The girl on the sign
Opinion
The Stop Modern Slavery Walk in D.C. last weekend reminds us that love is more than a stroll in the park
Fighting slavery has become a popular cause in the United States. People of all ages, political parties, and religions came to the third annual Stop Modern Slavery Walk in Washington, D.C. on Saturday. The 5K walk started at the Constitution Gardens, and threaded past the Lincoln Monument and new Martin Luther King, Jr. memorial.
Jostling through the crowd of walkers, I saw signs with statistics on human trafficking, others plastered with pictures of child slaves. Their faces were somber, pained, and silent. "Twenty-seven million people are slaves!" some marchers shouted to passing cars. I passed a young man in a Lincoln costume carrying a sign that said, "Real men don't buy sex."
The face of the young sex slave appeals to our emotional sympathies. As Meagan Clark, one of the walk's organizers, told me, "This is a cause we can personally connect with."
But to what extent can wealthy, comfortable Americans "personally connect with" the pain and suffering of a sex slave or exploited worker? To us, "27 million" is just a number. Those haunting faces are just pictures on a piece of poster board. We do not know that slave girl's name, or her favorite color. Most of us have yet to tangibly love these abused and broken individuals.
A few have, however. Cheryl and her husband Robert were among those strolling quietly along Independence Avenue, among walkers wearing red "Join the Movement" shirts.
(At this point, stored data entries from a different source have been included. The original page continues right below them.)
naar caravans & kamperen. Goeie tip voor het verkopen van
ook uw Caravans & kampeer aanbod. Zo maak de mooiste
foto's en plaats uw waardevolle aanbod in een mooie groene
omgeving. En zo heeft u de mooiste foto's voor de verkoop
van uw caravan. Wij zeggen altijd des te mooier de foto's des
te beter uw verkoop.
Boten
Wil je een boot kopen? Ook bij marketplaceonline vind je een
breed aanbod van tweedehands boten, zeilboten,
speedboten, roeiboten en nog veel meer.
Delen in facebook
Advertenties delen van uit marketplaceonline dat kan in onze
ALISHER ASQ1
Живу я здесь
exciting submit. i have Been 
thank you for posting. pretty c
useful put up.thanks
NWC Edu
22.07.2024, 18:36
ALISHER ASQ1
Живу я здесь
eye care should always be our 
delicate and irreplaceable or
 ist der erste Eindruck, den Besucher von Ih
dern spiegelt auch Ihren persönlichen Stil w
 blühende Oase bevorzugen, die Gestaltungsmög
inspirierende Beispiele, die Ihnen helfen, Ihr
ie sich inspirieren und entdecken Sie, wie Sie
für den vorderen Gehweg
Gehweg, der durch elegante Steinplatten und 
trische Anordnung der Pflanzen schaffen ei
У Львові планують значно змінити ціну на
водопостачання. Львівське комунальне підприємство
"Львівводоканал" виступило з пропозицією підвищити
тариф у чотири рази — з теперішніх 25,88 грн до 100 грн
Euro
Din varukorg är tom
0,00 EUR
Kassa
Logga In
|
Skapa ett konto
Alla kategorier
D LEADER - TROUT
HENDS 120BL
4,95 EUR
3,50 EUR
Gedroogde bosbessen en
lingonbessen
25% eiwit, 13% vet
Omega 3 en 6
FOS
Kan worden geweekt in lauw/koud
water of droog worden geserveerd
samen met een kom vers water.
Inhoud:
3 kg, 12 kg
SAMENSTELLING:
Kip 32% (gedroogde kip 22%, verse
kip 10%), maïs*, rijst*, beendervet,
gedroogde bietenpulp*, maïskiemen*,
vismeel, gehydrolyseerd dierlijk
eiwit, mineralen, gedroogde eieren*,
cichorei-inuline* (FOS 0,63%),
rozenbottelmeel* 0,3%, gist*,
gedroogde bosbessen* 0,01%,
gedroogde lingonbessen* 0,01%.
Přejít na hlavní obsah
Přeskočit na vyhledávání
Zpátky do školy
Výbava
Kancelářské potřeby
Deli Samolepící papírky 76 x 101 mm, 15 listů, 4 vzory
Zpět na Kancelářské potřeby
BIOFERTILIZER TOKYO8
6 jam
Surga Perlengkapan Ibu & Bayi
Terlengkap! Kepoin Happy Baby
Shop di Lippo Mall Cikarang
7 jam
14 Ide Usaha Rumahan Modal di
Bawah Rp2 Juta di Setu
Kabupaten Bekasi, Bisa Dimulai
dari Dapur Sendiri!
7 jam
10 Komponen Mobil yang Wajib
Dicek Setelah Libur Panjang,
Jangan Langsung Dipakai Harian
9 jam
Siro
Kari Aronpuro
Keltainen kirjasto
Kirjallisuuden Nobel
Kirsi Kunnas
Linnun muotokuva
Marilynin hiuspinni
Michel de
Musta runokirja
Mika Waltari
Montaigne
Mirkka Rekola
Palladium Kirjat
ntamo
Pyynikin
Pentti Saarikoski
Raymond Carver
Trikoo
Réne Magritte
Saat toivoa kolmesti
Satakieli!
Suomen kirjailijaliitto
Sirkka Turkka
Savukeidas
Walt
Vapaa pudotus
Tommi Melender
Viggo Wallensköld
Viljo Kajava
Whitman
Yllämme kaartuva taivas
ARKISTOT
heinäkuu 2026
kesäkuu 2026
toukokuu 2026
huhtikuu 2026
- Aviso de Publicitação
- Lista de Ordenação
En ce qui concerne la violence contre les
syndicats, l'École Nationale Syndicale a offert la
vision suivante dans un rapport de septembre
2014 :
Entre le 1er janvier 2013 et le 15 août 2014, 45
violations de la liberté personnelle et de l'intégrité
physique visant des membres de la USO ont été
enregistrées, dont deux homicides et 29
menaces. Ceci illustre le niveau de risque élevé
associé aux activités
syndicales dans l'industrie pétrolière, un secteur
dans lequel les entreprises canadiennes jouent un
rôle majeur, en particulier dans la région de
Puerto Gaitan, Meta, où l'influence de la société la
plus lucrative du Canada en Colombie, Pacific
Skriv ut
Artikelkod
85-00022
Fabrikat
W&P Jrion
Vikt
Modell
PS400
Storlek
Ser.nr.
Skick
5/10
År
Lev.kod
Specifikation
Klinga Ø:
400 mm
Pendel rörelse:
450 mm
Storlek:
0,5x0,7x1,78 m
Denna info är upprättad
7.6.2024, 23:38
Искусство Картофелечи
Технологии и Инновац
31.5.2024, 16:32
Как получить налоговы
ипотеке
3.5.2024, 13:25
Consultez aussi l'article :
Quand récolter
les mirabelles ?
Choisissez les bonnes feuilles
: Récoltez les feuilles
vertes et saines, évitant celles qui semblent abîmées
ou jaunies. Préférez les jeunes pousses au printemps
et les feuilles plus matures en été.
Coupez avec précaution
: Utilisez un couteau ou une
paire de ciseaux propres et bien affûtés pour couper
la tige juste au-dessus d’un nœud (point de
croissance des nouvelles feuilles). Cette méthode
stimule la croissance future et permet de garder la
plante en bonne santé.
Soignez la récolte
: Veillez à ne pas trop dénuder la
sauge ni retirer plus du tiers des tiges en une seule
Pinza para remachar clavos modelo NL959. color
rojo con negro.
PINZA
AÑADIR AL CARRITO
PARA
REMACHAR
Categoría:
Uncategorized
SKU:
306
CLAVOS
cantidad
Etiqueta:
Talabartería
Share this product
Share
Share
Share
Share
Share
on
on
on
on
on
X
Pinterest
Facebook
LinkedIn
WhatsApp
They had just returned from Kuwait, they told me, where Robert was stationed at the Philippine embassy. Some years ago Cheryl had read of human trafficking and the enslavement of innocent women, and her heart burned with a desire to help. But without necessary qualifications, anti-slavery nonprofits rejected her help. Carrying the weight of her unfulfilled dream, she prayed, "Why God, when none want what I have to offer, would you plant this desire inside my breast?"
Then in Kuwait, Cheryl discovered the embassy's shelter for women. It was filled with victims of domestic trafficking, who were scarred by physical and sexual abuse. She wondered if this was the opportunity she had been praying for.
"I believe I have found my place here; I felt so drawn to these beautiful girls and ladies who have suffered so much pain and injustice," she wrote on her blog in 2009.
Over the next two years, Cheryl built a program called "Trash to Treasures," helping the women make rugs out of discarded fabric scraps. The shelter was overcrowded and dirty, but with effort and time, it became a clean and orderly space.
There was light in her eyes, joy in her voice as she described the shelter. Now back in the United States, she has not forgotten them. Her fight against injustice does not begin, or end, with a 5K walk.
"My spirit is boiling, heat rising, a crescendo of anger at the injustice I see," Cheryl wrote in March about the abuse of local housemaids. "The fury spills down my cheeks unchecked. Perhaps these tears belong to God himself."
In America, it is easy for us to walk 3.1 miles for freedom. Injustice and slavery are "issues" we want to fix, numbers we want to change. But the face of each slave is an individual life-with scars and joys, fears and failures. It represents a sinful, stained, but beautiful person: a person indelibly stamped with the image of God.
For Abraham Lincoln and Martin Luther King, Jr., injustice was not something to be fought on a clear Saturday morning in October. It was not a cause that could be plastered on a sign, a statistic that could be shouted at passing cars, a temporary break from the normal schedule of life. King once said, "Justice at its best is love correcting everything that stands against love."
Twelve years from now, I hope the 15th annual Stop Modern Slavery Walk will fill the streets of Washington, D.C. I hope thousands will call for freedom and justice. But after meeting Cheryl, I would be ashamed to simply walk. I want to serve and love in a tangible way-to meet the girl on the sign.